Als Grundlage für den Gottesdienst diente das Bibelwort aus Johannes 3, Vers 19-21: "Das ist aber das Gericht, dass das Licht in die Welt gekommen ist, und die Menschen liebten die Finsternis mehr als das Licht; denn ihre Werke waren böse. Wer Arges tut, der hasst das Licht und kommt nicht an das Licht, auf dass seine Werke nicht gestraft werden. Wer aber die Wahrheit tut, der kommt an das Licht, dass seine Werke offenbar werden; denn sie sind in Gott getan."

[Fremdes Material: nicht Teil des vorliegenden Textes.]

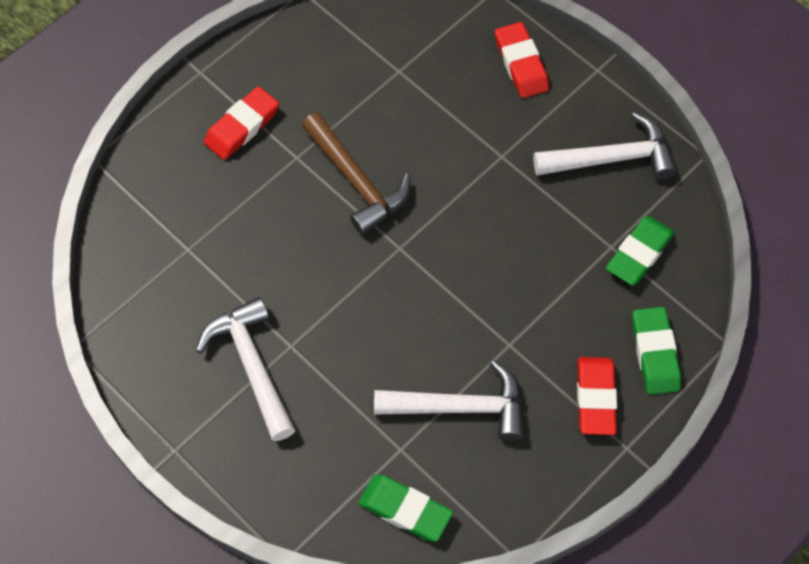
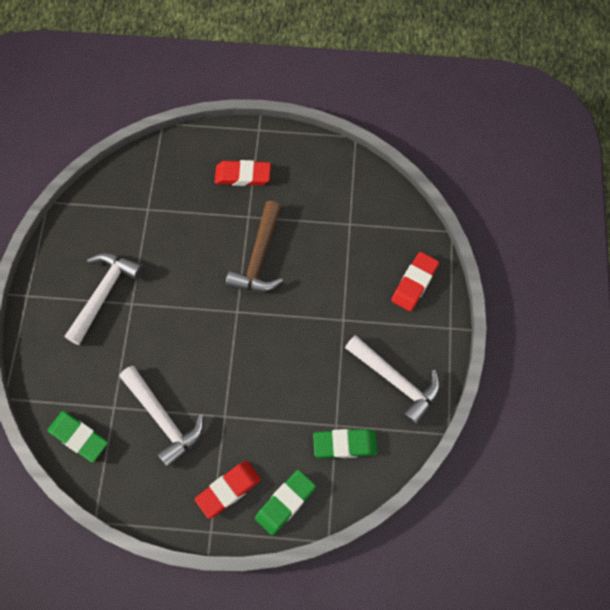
camera: 50 degrees right, 5 degrees up
(405, 510) = (79, 437): green eraser -> green eraser turned 45 degrees counterclockwise

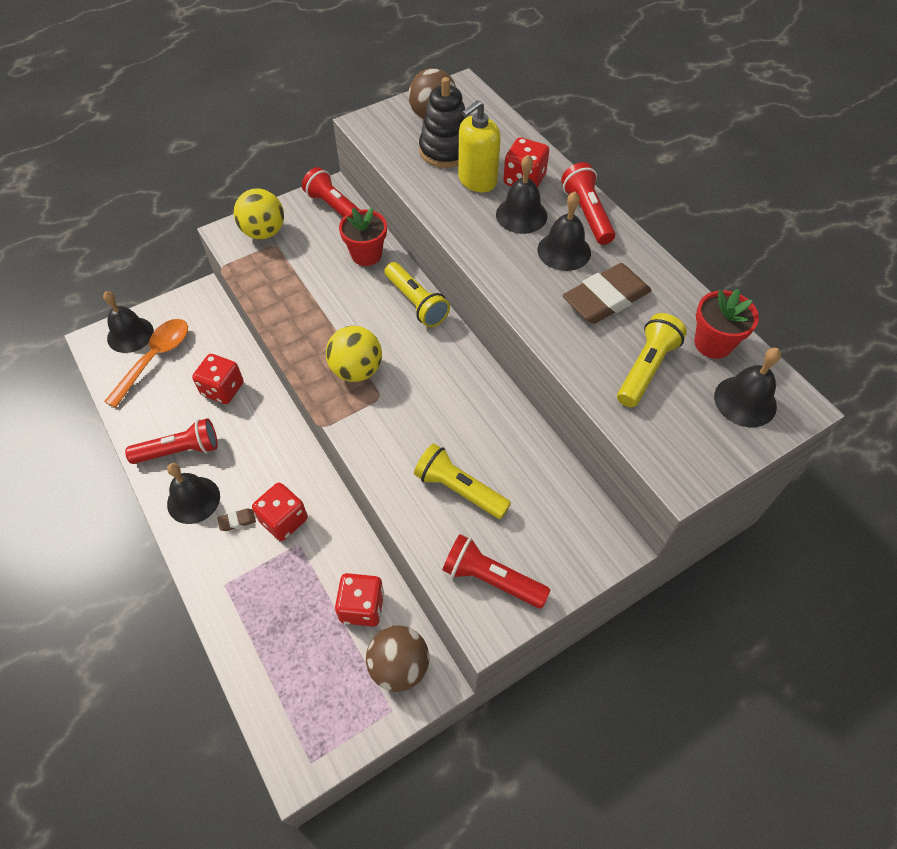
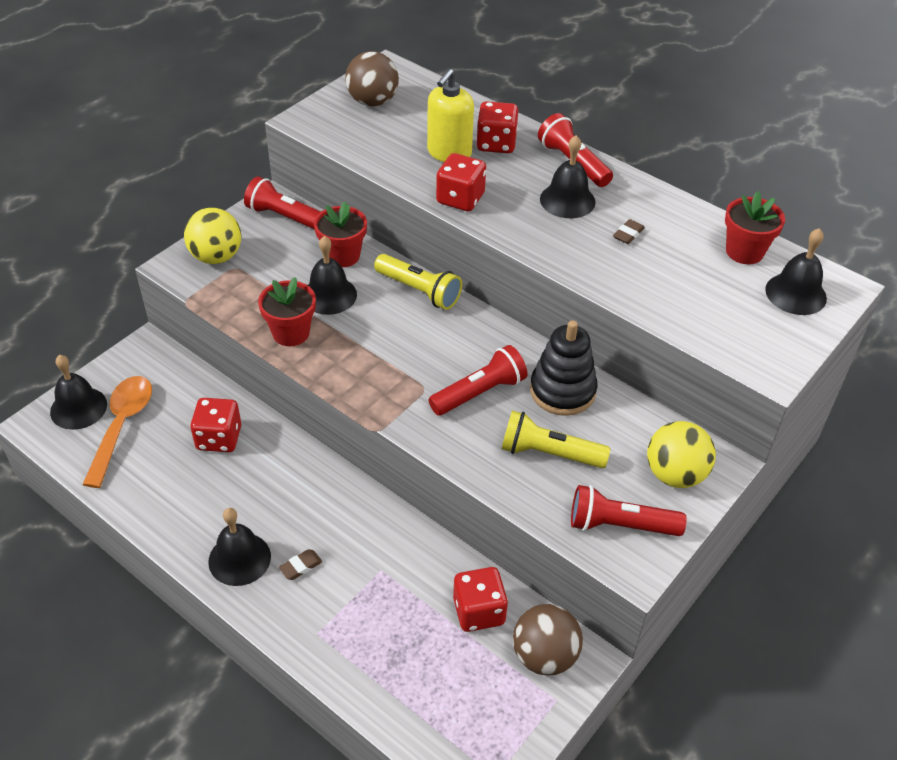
camera: 20 degrees left, 10 degrees down
(179, 451) = (198, 513): red flashlight -> red flashlight (479, 393)
(284, 520) = (353, 551): red dice -> red dice (460, 199)
(292, 316) = (291, 333): none -> red flower pot
(356, 370) = (388, 369): yellow ball -> yellow ball (675, 474)
(446, 150) = (402, 131): black stacking toy -> black stacking toy (562, 391)
(521, 215) = (509, 176): black bell -> black bell (329, 295)
(606, 298) = (628, 234): brown eraser -> brown eraser, size x0.41
(646, 369) = (695, 286): yellow flashlight -> none

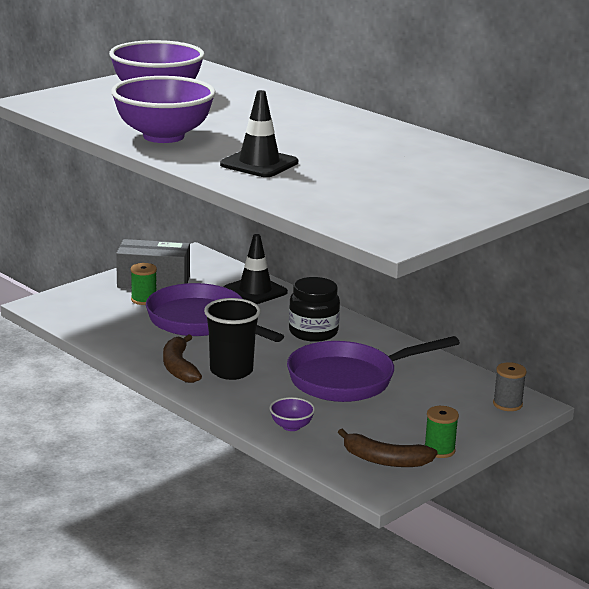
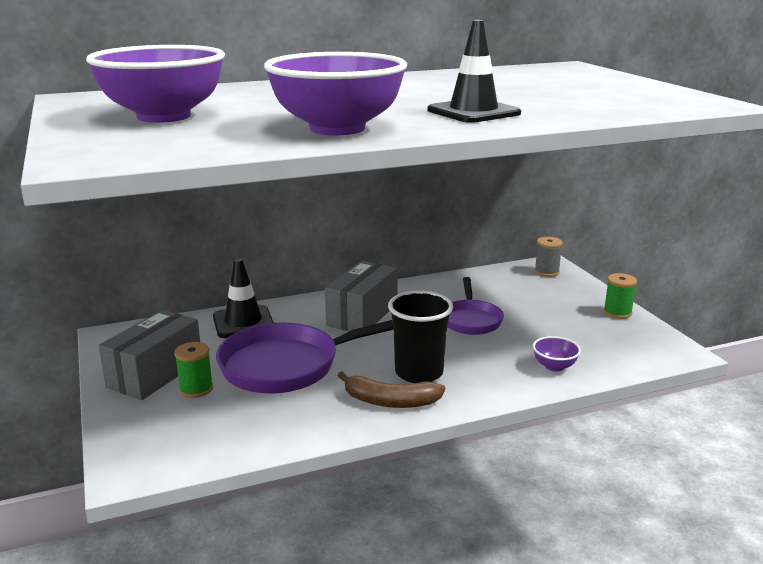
camera: 65 degrees left, 0 degrees up
(313, 332) = (362, 315): black jar -> grey box
(349, 379) = (471, 320): purple pan -> purple pan, size x0.59
(385, 460) = (631, 338): brown banana -> none

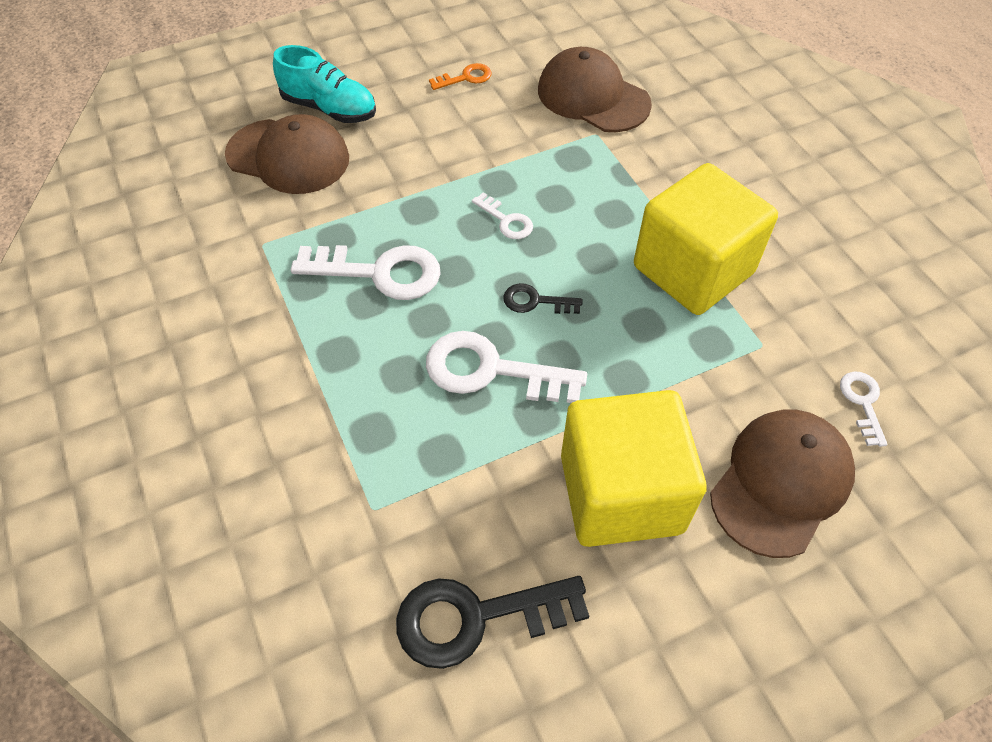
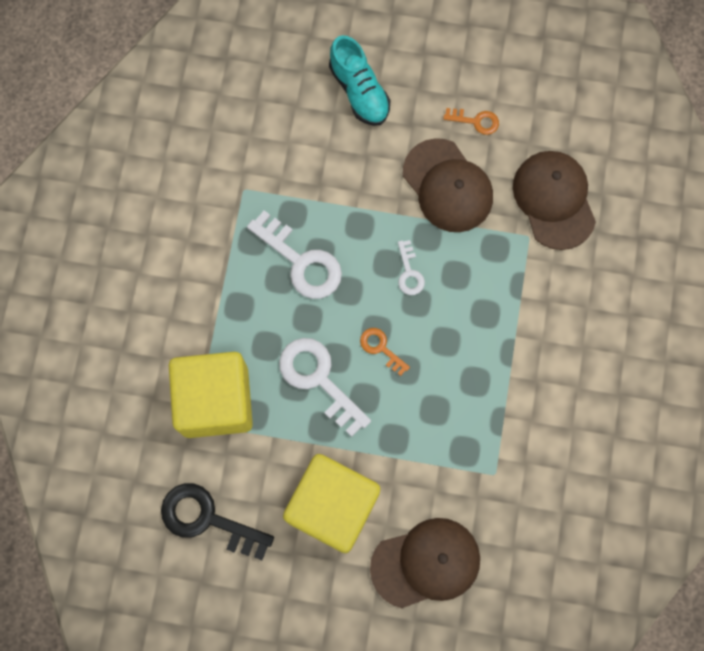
camera: 35 degrees right, 20 degrees up
(288, 157) = (304, 121): brown cap -> brown cap (447, 186)
(535, 301) = (381, 348): black key -> orange key
(693, 270) = (498, 392): yellow cube -> yellow cube (216, 401)
(862, 403) = (519, 552): white key -> none

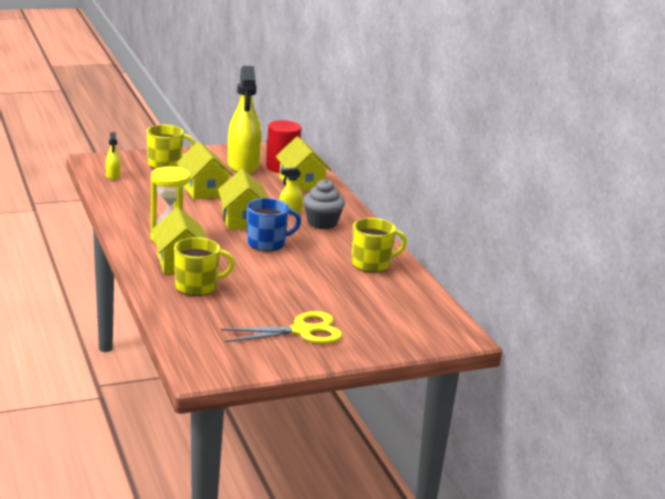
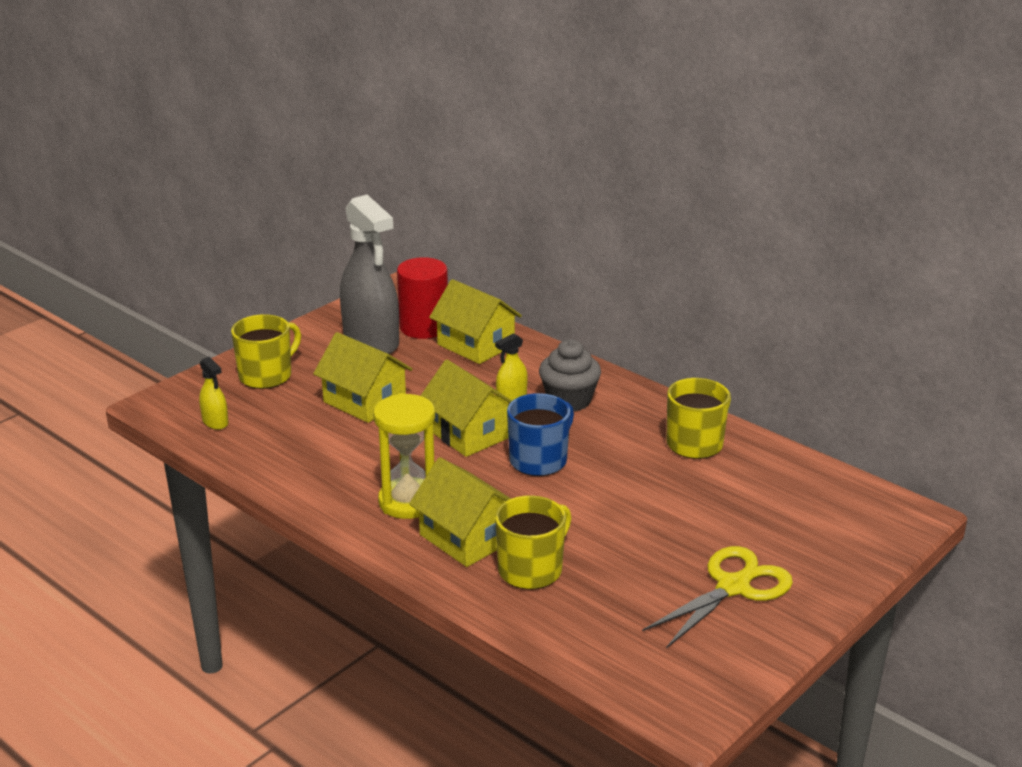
camera: 25 degrees left, 5 degrees up
(243, 165) = (371, 341): yellow spray bottle -> grey spray bottle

Der gemischte Chor hat nach dem Gebet das Lied "Chum mir wei es Liecht azünde" gesungen. Mache Seele befindet sich geistig in einem Loch, in der Finsternis. Lasst uns ein Licht anzünden und unser Nächstes damit erhellen und mithelfen, dass das geistige Loch verlassen/überwunden werden kann.
Der Apostel hat der Gemeinde Zweisimmen ein Grusswort mit auf den weiteren Weg gegeben. Das Wort steht im Jesaia 2, Vers 5: "Kommt nun, ihr vom Hause Jakob, lasst uns wandeln im Lichte des Herrn!" Der Apostel hat dieses Wort etwas abgeändert und der Gemeinde zugerufen "Kommt nun, Gemeinde Zweisimmen, lasst uns wandeln im Lichte des Herrn!"
Einige Gedanken des Apostels aus diesem Gottesdienst:
- Füreinander da sein
Handeln wir im christlichen Licht. Das heisst nicht auf unseren eigenen Vorteil achten, sondern miteinander den Weg gehen und die Schwachen unterstützen / mittragen.
- Liebe Gott über alles und deinen Nächsten wie dich selbst
Wer Gott nicht über alles liebt und sich selbst nicht liebt, kann auch den Nächsten nicht lieben, wie Jesus das vorgelebt hat.
- Loslassen, damit Frieden entstehen kann
Manchmal müssen wir unsere eigene Meinung zurückstellen und einen Gedanken loslassen, damit in der Familie, in der Gemeinde, am Arbeitsplatz oder wo wir sind Frieden einkehren kann. Wir müssen nicht immer einer Meinung sein, wichtig ist vielmehr, dass wir den Frieden bewahren können untereinander.
- Verletzungen durch meinen Nächsten
Leider gibt es Situationen, wo wir durch eine Tat oder eine Aussage des Nächsten verletzt werden. Der Apostel hat uns getröstet und uns ermahnt, dass Gott, unser himmlischer Vater, keine Fehler macht. Es sind wir Menschen, die Fehler machen und andere verletzen können. Üben wir uns in der Vergebung.
Nach der Feier des heiligen Abendmahls wurde der bisherige Vorsteher der Gemeinde Zweisimmen, Priester Doppmann, nach neun Jahren von seiner Aufgabe als Gemeindevorsteher entlastet. Er bleibt der Gemeinde weiterhin als Priester erhalten.
Als neuer Gemeindevorsteher wurde Priester Stampfli beauftragt.
Der Gottesdienst wurde mit Chorgesang, Orchester und Orgelspiel umrahmt.